China told it faces ‘fork in the road’ as officials meet CEOs

By Thomson Reuters Mar 24, 2024 | 1:18 AM

By Colleen Howe and Jing Xu

BEIJING (Reuters) – China needs to “reinvent itself” with economic policies to speed resolution of its property market crisis and boost domestic consumption and productivity, the International Monetary Fund’s Managing Director Kristalina Georgieva said on Sunday.

“China faces a fork in the road — rely on the policies that have worked in the past, or reinvent itself for a new era of high-quality growth,” Georgieva said in remarks to a meeting of senior Chinese government officials and executives from global companies.

Chinese officials who spoke at the opening of the China Development Forum expressed confidence that China would hit its economic targets, including growth of about 5% this year, and pledged further support for companies in strategically important sectors, an area Chinese President Xi Jinping has dubbed “new productive forces.”

But those commitments appeared to stop far short of the more sweeping changes urged by the IMF. Georgieva said an analysis by the IMF showed a more consumer-centered policy mix could add $3.5 trillion to China’s economy over the next 15 years. If achieved, that boost would be equivalent to adding output equivalent to more twice the size of South Korea’s economy.

To do that China would need to take “decisive” steps to complete unfinished housing stranded by bankrupt developers and to reduce risks from local government debt, the IMF chief said.

“A key feature of high quality growth will need to be higher reliance on domestic consumption,” Georgieva, a Bulgarian economist, said. “Doing so depends on boosting the spending power of individuals and families.”

Other economists have also urged a new growth model for China to address structural imbalances from weak household spending to lower returns on investment. But the IMF remarks were significant in coming at the outset of a two-day meeting where Beijing is looking to shore up foreign investor confidence and push the message that it is open for business.

Foreign investment flows into China shrank nearly 20% in the first two months of the year from a year earlier, data released Friday showed, and officials have been stepping up efforts to attract investors at a time when many companies have been looking to “de-risk” supply chains and operations away from China.

In 2023, foreign direct investment into China contracted by 8%, reflecting a shaky economic recovery and tensions with the United States and its allies on a range of issues.

Apple CEO Tim Cook, the highest-profile executive at the Beijing event, told China state broadcaster CGTN he had an “outstanding” meeting with China’s Premier Li Qiang.

“I think China is really opening up, and I’m really happy to be here,” Cook told a CGTN interviewer on the sidelines of the meeting.

Over 100 overseas executives and investors were attending the China Development Forum and a series of smaller closed-door sessions with Chinese officials on Friday and Saturday. The companies represented include Starbucks, Mercedes-Benz, Aramco, BHP, and AMD.

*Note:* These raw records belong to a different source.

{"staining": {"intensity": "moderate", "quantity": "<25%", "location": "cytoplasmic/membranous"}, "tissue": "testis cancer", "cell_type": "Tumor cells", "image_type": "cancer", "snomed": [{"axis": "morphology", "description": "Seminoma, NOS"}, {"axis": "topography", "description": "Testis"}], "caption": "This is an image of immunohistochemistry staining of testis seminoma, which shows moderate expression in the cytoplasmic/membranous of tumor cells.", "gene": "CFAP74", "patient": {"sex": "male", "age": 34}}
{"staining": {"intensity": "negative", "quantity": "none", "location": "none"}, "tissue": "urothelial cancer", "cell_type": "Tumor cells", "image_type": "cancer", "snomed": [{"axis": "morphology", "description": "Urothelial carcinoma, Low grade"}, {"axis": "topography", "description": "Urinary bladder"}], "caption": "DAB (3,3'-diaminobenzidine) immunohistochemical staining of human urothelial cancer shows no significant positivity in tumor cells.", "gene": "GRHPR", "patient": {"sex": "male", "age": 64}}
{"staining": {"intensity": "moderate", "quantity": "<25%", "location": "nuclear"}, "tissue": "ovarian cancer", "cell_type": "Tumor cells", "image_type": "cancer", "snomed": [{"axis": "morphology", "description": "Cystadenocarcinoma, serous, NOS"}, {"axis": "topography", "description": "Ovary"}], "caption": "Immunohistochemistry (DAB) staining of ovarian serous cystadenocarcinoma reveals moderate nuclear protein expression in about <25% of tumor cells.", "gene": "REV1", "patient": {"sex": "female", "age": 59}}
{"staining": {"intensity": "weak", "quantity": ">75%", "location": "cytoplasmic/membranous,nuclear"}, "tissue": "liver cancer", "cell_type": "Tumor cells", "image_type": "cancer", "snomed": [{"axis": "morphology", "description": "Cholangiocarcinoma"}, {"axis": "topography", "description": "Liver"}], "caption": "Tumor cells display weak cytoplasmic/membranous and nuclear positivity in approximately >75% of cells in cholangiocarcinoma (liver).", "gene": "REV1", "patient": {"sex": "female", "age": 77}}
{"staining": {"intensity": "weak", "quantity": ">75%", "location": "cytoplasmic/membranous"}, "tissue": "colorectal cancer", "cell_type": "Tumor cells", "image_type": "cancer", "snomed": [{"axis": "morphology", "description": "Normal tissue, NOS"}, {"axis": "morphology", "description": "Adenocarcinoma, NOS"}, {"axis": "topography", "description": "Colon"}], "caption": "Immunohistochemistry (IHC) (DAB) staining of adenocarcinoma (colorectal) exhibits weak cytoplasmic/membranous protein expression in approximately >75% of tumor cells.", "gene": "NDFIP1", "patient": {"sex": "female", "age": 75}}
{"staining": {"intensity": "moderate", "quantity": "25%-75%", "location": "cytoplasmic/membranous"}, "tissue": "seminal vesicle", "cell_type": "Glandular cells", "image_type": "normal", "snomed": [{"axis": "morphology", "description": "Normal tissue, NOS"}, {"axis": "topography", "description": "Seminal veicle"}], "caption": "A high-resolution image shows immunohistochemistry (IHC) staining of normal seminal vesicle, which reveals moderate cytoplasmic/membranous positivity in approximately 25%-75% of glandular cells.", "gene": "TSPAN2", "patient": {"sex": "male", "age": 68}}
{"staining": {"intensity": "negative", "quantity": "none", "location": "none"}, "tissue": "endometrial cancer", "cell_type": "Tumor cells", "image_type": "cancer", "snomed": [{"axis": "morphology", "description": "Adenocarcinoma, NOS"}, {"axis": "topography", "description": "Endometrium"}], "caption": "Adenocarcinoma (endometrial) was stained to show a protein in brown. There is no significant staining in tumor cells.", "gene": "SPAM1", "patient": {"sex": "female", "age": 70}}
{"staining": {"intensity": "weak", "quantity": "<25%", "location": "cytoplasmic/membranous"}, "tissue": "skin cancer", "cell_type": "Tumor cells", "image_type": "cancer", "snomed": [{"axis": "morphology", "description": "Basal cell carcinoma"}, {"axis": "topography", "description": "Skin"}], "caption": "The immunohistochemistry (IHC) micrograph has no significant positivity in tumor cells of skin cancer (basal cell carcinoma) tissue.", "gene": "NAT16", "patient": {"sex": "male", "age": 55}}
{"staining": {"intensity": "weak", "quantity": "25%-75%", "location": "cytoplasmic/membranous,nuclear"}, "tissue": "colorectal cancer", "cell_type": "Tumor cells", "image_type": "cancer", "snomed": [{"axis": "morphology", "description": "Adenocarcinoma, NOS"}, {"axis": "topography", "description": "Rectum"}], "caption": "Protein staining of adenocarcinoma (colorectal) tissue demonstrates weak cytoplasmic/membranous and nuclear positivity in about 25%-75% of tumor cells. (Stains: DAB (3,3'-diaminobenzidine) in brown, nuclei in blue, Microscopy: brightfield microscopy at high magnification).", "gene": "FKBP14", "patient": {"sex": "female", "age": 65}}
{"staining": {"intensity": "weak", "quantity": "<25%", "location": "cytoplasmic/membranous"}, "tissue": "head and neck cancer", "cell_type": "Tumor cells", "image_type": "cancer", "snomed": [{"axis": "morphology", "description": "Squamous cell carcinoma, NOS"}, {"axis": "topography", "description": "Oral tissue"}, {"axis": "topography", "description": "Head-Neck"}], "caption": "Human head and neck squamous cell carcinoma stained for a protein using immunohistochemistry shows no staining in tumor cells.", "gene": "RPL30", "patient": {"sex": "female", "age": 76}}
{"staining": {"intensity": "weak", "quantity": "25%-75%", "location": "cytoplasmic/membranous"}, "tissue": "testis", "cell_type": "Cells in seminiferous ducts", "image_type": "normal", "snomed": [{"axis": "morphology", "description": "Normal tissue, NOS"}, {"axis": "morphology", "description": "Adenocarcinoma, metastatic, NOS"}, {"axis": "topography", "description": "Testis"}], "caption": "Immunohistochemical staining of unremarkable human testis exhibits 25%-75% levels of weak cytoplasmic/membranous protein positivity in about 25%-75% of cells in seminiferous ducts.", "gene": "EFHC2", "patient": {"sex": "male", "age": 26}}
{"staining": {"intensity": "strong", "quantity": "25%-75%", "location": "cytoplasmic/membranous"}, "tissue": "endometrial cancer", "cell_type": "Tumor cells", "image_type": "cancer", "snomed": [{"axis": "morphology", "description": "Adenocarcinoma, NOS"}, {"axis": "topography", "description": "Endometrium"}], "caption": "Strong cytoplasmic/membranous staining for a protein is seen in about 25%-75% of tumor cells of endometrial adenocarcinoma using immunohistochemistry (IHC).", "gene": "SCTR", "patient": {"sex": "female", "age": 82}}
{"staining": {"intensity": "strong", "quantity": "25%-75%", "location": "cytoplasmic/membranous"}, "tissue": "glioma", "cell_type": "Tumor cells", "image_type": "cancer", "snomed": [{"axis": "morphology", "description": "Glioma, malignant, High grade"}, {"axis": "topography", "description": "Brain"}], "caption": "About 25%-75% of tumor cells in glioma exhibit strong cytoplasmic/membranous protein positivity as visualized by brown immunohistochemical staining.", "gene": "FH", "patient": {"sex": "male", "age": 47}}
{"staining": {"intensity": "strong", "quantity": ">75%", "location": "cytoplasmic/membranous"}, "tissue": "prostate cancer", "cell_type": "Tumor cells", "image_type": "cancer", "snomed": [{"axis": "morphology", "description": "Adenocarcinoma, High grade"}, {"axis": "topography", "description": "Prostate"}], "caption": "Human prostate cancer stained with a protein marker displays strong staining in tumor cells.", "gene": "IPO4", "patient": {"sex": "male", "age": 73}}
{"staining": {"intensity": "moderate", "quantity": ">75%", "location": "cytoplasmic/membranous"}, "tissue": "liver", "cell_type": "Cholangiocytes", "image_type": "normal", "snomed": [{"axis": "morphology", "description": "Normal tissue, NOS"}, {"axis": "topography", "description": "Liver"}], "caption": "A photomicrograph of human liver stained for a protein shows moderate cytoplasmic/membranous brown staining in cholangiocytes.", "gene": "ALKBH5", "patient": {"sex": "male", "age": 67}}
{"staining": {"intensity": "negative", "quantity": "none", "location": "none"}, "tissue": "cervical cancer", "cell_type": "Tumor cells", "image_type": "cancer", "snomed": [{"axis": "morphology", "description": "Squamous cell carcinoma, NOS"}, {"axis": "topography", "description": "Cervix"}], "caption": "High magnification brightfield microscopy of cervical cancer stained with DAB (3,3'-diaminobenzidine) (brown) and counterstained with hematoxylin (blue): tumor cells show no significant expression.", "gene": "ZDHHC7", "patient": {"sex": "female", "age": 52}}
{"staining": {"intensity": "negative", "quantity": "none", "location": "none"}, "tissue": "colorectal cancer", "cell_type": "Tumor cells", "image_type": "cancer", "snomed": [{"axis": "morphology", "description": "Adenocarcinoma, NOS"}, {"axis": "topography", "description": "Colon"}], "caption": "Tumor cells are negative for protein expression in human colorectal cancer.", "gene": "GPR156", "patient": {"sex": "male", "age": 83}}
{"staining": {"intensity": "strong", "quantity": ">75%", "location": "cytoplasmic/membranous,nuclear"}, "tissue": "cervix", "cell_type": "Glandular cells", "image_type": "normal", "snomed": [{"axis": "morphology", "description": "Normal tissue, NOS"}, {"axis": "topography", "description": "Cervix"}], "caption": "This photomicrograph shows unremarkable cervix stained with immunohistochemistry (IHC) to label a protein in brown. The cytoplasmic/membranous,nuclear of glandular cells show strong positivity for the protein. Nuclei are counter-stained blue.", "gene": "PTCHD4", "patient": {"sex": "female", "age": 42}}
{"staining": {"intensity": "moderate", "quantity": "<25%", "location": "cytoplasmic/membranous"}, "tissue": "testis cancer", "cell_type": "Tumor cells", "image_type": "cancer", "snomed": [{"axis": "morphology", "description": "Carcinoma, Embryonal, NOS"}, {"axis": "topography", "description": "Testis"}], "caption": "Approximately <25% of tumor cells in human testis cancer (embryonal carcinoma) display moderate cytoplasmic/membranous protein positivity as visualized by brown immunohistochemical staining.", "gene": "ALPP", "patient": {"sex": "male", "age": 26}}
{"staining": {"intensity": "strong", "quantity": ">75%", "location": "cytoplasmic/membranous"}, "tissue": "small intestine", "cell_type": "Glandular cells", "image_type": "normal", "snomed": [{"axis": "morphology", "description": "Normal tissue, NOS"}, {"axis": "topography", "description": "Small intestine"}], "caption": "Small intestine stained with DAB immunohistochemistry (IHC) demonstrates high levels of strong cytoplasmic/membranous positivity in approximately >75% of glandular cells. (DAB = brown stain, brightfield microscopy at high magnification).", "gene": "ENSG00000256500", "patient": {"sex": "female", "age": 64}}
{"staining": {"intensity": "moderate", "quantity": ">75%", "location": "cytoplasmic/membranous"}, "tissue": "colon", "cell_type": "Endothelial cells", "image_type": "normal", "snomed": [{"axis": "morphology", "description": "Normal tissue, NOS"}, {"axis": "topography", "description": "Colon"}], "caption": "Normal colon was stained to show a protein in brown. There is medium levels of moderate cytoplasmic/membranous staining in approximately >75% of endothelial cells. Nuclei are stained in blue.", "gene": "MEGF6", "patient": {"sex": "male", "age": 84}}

China’s cabinet last week unveiled some new steps intended to win investment, including a promise of expanded market access and pilot programmes to encourage investment in science and technology.

On Sunday, Li said China’s previously announced $140-billion plan to issue ultra-long bonds would create a fund to spur investment and stabilise growth.

Other officials highlighted Xi’s commitment to drive investment in “new productive forces,” industries that officials have said includes networked electric vehicles, spaceflight and cutting-edge drug development.

Finance Minister Lan Foan said officials were “confident and capable” of hitting China’s economic goals this year and vowed more fiscal support for employment without providing details.